Exercise objective: Transcribe the records below. Leave nothing out and change nothing.

══ Given records ══

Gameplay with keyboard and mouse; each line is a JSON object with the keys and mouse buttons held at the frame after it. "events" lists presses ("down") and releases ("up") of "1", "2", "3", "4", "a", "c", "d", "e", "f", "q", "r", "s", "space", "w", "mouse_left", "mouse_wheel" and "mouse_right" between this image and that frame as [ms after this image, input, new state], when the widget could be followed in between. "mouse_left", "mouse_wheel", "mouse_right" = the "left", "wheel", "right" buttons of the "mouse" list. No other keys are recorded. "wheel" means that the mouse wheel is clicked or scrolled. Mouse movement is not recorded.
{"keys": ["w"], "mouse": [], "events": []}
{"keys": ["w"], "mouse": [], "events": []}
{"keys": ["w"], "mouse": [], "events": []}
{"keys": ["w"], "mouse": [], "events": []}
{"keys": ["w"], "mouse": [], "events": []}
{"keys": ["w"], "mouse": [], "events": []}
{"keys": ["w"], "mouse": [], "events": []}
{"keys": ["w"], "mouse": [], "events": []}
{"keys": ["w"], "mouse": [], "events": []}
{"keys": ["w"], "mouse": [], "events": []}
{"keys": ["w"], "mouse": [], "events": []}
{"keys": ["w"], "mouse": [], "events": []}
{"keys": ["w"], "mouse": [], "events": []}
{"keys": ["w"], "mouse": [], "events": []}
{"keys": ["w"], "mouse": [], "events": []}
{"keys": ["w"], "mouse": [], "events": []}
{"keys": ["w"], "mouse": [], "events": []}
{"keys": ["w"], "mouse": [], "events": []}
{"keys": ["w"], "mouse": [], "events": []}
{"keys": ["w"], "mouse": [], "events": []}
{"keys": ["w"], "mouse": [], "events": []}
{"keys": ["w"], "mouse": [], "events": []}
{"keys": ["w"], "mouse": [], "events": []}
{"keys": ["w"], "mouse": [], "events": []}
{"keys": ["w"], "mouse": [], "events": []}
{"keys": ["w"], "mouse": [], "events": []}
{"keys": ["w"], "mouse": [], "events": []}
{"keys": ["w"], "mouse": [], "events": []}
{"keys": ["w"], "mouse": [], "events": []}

═══

Answer for the task:
Gameplay with keyboard and mouse; each line is a JSON object with the keys and mouse buttons held at the frame after it. "events" lists presses ("down") and releases ("up") of "1", "2", "3", "4", "a", "c", "d", "e", "f", "q", "r", "s", "space", "w", "mouse_left", "mouse_wheel" and "mouse_right" between this image and that frame as [ms after this image, input, new state], when the widget could be followed in between. "mouse_left", "mouse_wheel", "mouse_right" = the "left", "wheel", "right" buttons of the "mouse" list. No other keys are recorded. "wheel" means that the mouse wheel is clicked or scrolled. Mouse movement is not recorded.
{"keys": ["w"], "mouse": [], "events": []}
{"keys": ["w"], "mouse": [], "events": []}
{"keys": ["w"], "mouse": [], "events": []}
{"keys": ["w"], "mouse": [], "events": []}
{"keys": ["w"], "mouse": [], "events": []}
{"keys": ["w"], "mouse": [], "events": []}
{"keys": ["w"], "mouse": [], "events": []}
{"keys": ["w"], "mouse": [], "events": []}
{"keys": ["w"], "mouse": [], "events": []}
{"keys": ["w"], "mouse": [], "events": []}
{"keys": ["w"], "mouse": [], "events": []}
{"keys": ["w"], "mouse": [], "events": []}
{"keys": ["w"], "mouse": [], "events": []}
{"keys": ["w"], "mouse": [], "events": []}
{"keys": ["w"], "mouse": [], "events": []}
{"keys": ["w"], "mouse": [], "events": []}
{"keys": ["w"], "mouse": [], "events": []}
{"keys": ["w"], "mouse": [], "events": []}
{"keys": ["w"], "mouse": [], "events": []}
{"keys": ["w"], "mouse": [], "events": []}
{"keys": ["w"], "mouse": [], "events": []}
{"keys": ["w"], "mouse": [], "events": []}
{"keys": ["w"], "mouse": [], "events": []}
{"keys": ["w"], "mouse": [], "events": []}
{"keys": ["w"], "mouse": [], "events": []}
{"keys": ["w"], "mouse": [], "events": []}
{"keys": ["w"], "mouse": [], "events": []}
{"keys": ["w"], "mouse": [], "events": []}
{"keys": ["w"], "mouse": [], "events": []}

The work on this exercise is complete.